Related terms No-justified-envy matching is a relaxation of two different conditions:
- [[envy-free-matching]] is a matching in which there is no envy at all, whether justified or not.
- Stable matching is a matching in which there is no justified envy, and in addition, there is no waste. A matching has waste if there is a doctor d and a hospital h, such that d prefers h over his or her current employer, h has some vacant positions, and h prefers d over a vacant position.
Lattice structure In a many-to-one matching problem, stable matchings exist and can be found by the Gale–Shapley algorithm. Therefore, NJE matchings exist too. In general there can be many different NJE matchings. The set of all NJE matchings is a lattice. The set of stable matchings (which are a subset of the NJE matchings) is a fixed point of a Tarsky operator on that lattice.
Both upper and lower quotas Often, the hospitals have not only upper quotas (capacities), but also lower quotas – each hospital must be assigned at least some minimum number of doctors. In such problems, stable matchings may not exist (though it is easy to check whether a stable matching exists, since by the rural hospitals theorem, in all stable matchings, the number of doctors assigned to each hospital is identical).
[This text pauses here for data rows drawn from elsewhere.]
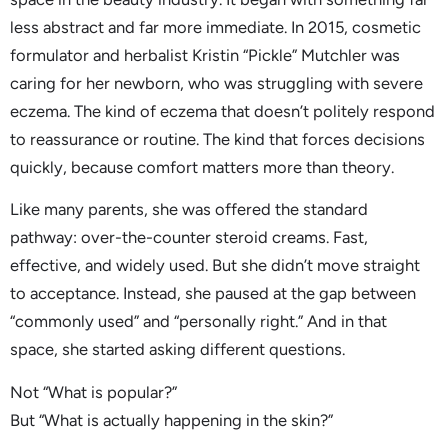
less abstract and far more immediate. In 2015, cosmetic
formulator and herbalist Kristin “Pickle” Mutchler was
caring for her newborn, who was struggling with severe
eczema. The kind of eczema that doesn’t politely respond
to reassurance or routine. The kind that forces decisions
quickly, because comfort matters more than theory.
Like many parents, she was offered the standard
pathway: over-the-counter steroid creams. Fast,
effective, and widely used. But she didn’t move straight
to acceptance. Instead, she paused at the gap between
“commonly used” and “personally right.” And in that
space, she started asking different questions.
Not “What is popular?”
But “What is actually happening in the skin?”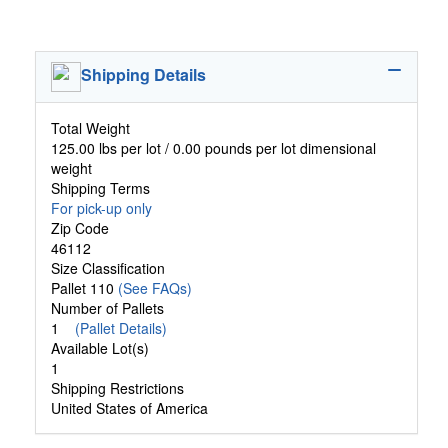
Shipping Details
Total Weight
125.00 lbs per lot / 0.00 pounds per lot dimensional
weight
Shipping Terms
For pick-up only
Zip Code
46112
Size Classification
Pallet 110
(See FAQs)
Number of Pallets
1
(Pallet Details)
Available Lot(s)
1
Shipping Restrictions
United States of America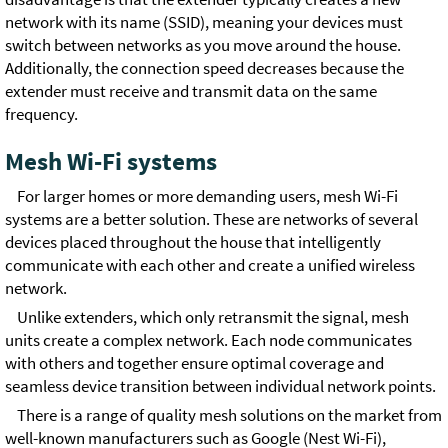
network with its name (SSID), meaning your devices must
switch between networks as you move around the house.
Additionally, the connection speed decreases because the
extender must receive and transmit data on the same
frequency.
Mesh Wi-Fi systems
For larger homes or more demanding users, mesh Wi-Fi
systems are a better solution. These are networks of several
devices placed throughout the house that intelligently
communicate with each other and create a unified wireless
network.
Unlike extenders, which only retransmit the signal, mesh
units create a complex network. Each node communicates
with others and together ensure optimal coverage and
seamless device transition between individual network points.
There is a range of quality mesh solutions on the market from
well-known manufacturers such as Google (Nest Wi-Fi),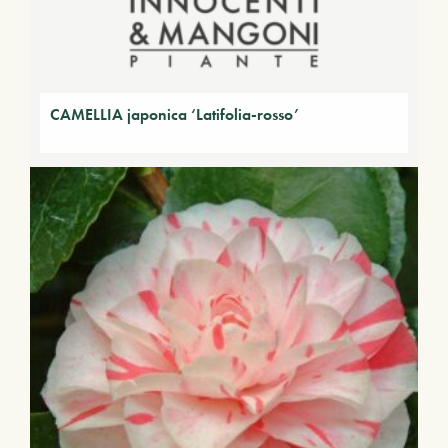
CAMELLIA japonica ‘Latifolia-rosso’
In such cases it is natural to check whether an NJE matching exists. A necessary condition is that the sum of all lower quotas is at most the number of doctors (otherwise, no feasible matching exist at all). In this case, if all doctor-hospital pairs are acceptable (every doctor prefers any hospital to unemployment, and any hospital prefers any doctor to a vacant position), then an NJE matching always exists.
The algorithm can be improved to find a maximal NJE matching.